Top of SUPPLIED MATERIAL

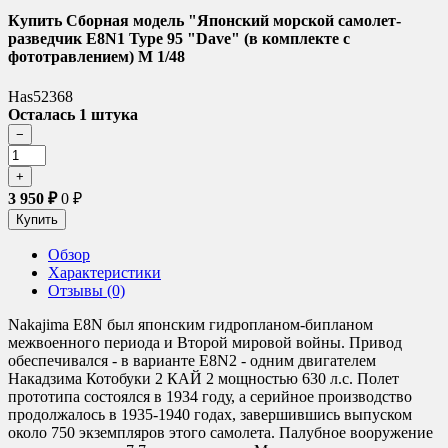
Купить Сборная модель "Японский морской самолет-
разведчик E8N1 Type 95 "Dave" (в комплекте с
фототравлением) М 1/48
Has52368
Осталась 1 штука
3 950
₽
0
₽
Обзор
Характеристики
Отзывы (0)
Nakajima E8N был японским гидропланом-бипланом
межвоенного периода и Второй мировой войны. Привод
обеспечивался - в варианте E8N2 - одним двигателем
Накадзима Котобуки 2 КАЙ 2 мощностью 630 л.с. Полет
прототипа состоялся в 1934 году, а серийное производство
продолжалось в 1935-1940 годах, завершившись выпуском
около 750 экземпляров этого самолета. Палубное вооружение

Bottom of SUPPLIED MATERIAL

> **DIRECTIONS**
Reproduce the text of the records from their beginning through the line containing "обеспечивался - в", including that line, and leave out the pictures.

> **ANSWER**
Купить Сборная модель "Японский морской самолет-
разведчик E8N1 Type 95 "Dave" (в комплекте с
фототравлением) М 1/48
Has52368
Осталась 1 штука
3 950
₽
0
₽
Обзор
Характеристики
Отзывы (0)
Nakajima E8N был японским гидропланом-бипланом
межвоенного периода и Второй мировой войны. Привод
обеспечивался - в варианте E8N2 - одним двигателем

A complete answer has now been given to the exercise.